Homemade Chili Colorado
- Heavy Duty Blender or other blender
- 4 - 5 dried California chiles stemmed and seeded
- 2 - 3 dried New Mexico chilies stemmed and seeded
- 2 Ancho chiles stemmed and seeded or pasilla
- 3 cups water
- 2 cloves garlic chopped
- 1 teaspoon salt
- 1 tablespoon dried oregano or to taste
- 2 teaspoons ground cumin or to taste
- ¼ teaspoon ground cloves
- ½ teaspoon unsweetened cocoa powder or to taste
- Chile powder as needed to adjust the final product
- 4 - 5 pounds beef chuck cut into medium-sized cubes (not quite an inch, not quite a half-inch, just a nice bite size
- 1 - 2 tablespoons oil I use only grape seed oil or olive oil, for this grape seed
- 2 tablespoons flour for a thicker sauce, if desired
- Optional Tostada Fixins
- Refried or black beans lightly mash whole black beans
- Shredded iceberg lettuce I don't usually recommend iceberg lettuce, but for this, the crunch is necessary
- Diced tomatoes or Pico de Gallo
- Diced onions
- Shredded Mexican cheese
- Sliced black olives optional
- Guacamole optional
- Sour cream optional
- Taco sauces of your choice
- Crisp corn tortillas
- Place the chilies in a saucepan, cover with water. Bring to a boil; reduce heat and simmer for 5 minutes; cover, turn off the heat and allow to sit for 30 minutes.
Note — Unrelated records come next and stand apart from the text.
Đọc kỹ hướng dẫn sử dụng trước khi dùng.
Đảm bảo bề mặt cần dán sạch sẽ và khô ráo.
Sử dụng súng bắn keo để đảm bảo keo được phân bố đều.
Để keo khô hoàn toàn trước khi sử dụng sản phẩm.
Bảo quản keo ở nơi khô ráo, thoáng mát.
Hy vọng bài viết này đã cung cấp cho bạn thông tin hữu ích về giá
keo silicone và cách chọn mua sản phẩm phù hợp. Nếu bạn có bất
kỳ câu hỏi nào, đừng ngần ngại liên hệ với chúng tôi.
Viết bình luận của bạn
After at least 30 minutes, drain the chilies, reserving the liquid. Place in a blender along with the garlic, salt, oregano, cumin and cloves along with a small amount of the cooking liquid; blend until smooth. (if you don't have a very powerful blender that makes a smooth paste, pass through a food mill using a medium grade disk, or a sieve to remove skins.) You should now have a very smooth and rich chili sauce. Set – aside.
- Preheat the oven to 325°FIn a large Dutch oven over medium heat, heat the oil. Season the meat well with salt and pepper, and then add to the pot all at once, you don’t want to brown the meat, you just want to take the red off it and allow it to release its juices. Just stir the meat, (it will look gray, not brown); once the meat has been cooked and is simmering in its own juices, add the optional flour, if using. Cook stirring for a minute or two or until the flour starts to thicken the juices, then add the reserved chili sauce and the liquid from steeping the chilies. Stir in the cocoa powder. If the meat is not covered, add a little water or beef broth to cover completely. Bring tthechili o a simmer, then cover tightly and place in the oven. Allow to cook 2 ½ to 3 hours, or until the meat is extremely tender. Using care (and mitts) remove from the oven, taste and adjust seasonings with salt, chili powder, and additional chocolate, oregano or cumin, and cayenne pepper as desired.
- You can eat a bowl of this, topped with some chopped onion and cheese (cheddar or cotija); serve some corn or flour tortillas alongside. Or continue on and make tostadas.
- To make the Tostada Brush the tortillas on both sides with oil and bake on a cookie sheet in a 350°F oven for about 10 – 15 minutes or until crispy, turn a couple of times. Or fry in a small amount of oil until crisp, turning often and keeping them flat.
- Place the crisp tortilla on a plate; top with refried or black beans; a nice helping of Chili Colorado, then top with the toppings of your choice. I like to add another bit of the chili on the top of the veggies, then add the Guac and sour cream.